Six of the major issues we see repeatedly are the following:
- Not knowing where you stand financially: As you may have heard, you can’t manage what you can’t measure, so having solid accounting and operational data is necessary to knowing where you stand. You always want to be able to act proactively rather than have to react to business challenges. Without reliable books, It’s difficult to maintain a reliable dashboard of Key metrics to measure your performance. it’s also easy to lose track of spending in areas such as over-hiring, excessive spending on software development, and on marketing activities such as trade shows. All of these can lead to serious cash burn issues and investments that don’t pay off. This can lead to a cash crunch, which is our next problem.
- Cash crunches: In our experience, it is very easy for firms to overestimate sales and underestimate expenses. In fact, we’ve seen these many times. Overestimating cash inflows and underestimating outflows can quickly lead to cashflow problems much sooner than expected. Over the years, we’ve worked with companies that lacked sufficient cash to meet payroll at the end of the month, and it was a real challenge to address. One company had to call in favors from customers, delay payments to vendors, and even skip paying the management team for a short period of time order to have enough to pay employees. Making sure you have enough lead time to address cash flow issues is crucial. That’s why having a forecast and reporting system that compares actuals to plan is a standard management practice. This can help avoid a situation that no one wants to be in, but which does happen with a surprising amount of frequency.
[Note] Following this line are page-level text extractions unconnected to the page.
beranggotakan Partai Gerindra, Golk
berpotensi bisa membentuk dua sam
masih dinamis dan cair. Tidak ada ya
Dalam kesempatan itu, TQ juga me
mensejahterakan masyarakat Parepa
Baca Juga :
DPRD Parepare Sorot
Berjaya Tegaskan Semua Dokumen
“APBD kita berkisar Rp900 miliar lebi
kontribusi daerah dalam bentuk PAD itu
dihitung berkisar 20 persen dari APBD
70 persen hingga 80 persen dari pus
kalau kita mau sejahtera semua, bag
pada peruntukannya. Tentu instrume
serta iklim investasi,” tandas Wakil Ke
- Eroding investor confidence: Sloppy accounting practices are a red flag to investors. These can raise questions about your ability to manage a growing business and can cause investors to question your numbers – and either of these concerns can lead to an inability to raise funds or result in a lower valuation of your firm. Moreover, it’s very humbling to have to ask your investors for unplanned short-term funding to keep the firm going for an additional few weeks or months.
- Increased Fraud Risk: Having a strong structure of internal controls will reduce the risk of financial improprieties. Unintended mishaps such as simple but expensive errors can occur with poor internal controls. But fraud also can be much more serious, such as if a sales rep was siphoning money from sales revenue or an employee or hacker was stealing from the company. Not only can these types of incidents cause serious harm to young firms, but they also suck up a tremendous amount of time to address. Unfortunately, many accounting firms have seen incidents like these.
- Missed Compliance/Tax Obligations: Missing filings deadlines for income tax returns, payroll tax filings, state sales and property tax returns, and event franchise tax filings will lead to significant financial penalties not to mention wasted management time and directors’ liability issues. Moreover, losing eligibility for credits such as R&D tax credits can result in missed free money. Yes, managing tax obligations is a standard compliance task, but we have seen many emerging tech firms struggle to stay on top of it.
- Exit Challenges: If you eventually want to sell, buyers, investment bankers and auditors will have visibility to all of these financial management shortcomings during due diligence. This will make an exit much more difficult. Deals can be delayed or forced discounts will take place because of this increased financial risk.
Ultimately, weak or sloppy accounting can lead to loss of trust, legal exposure, and even company failure. Additionally, being unprepared for opportunities such as funding or M&A events can be costly. You must be ready when the market is ready, and not when you are ready.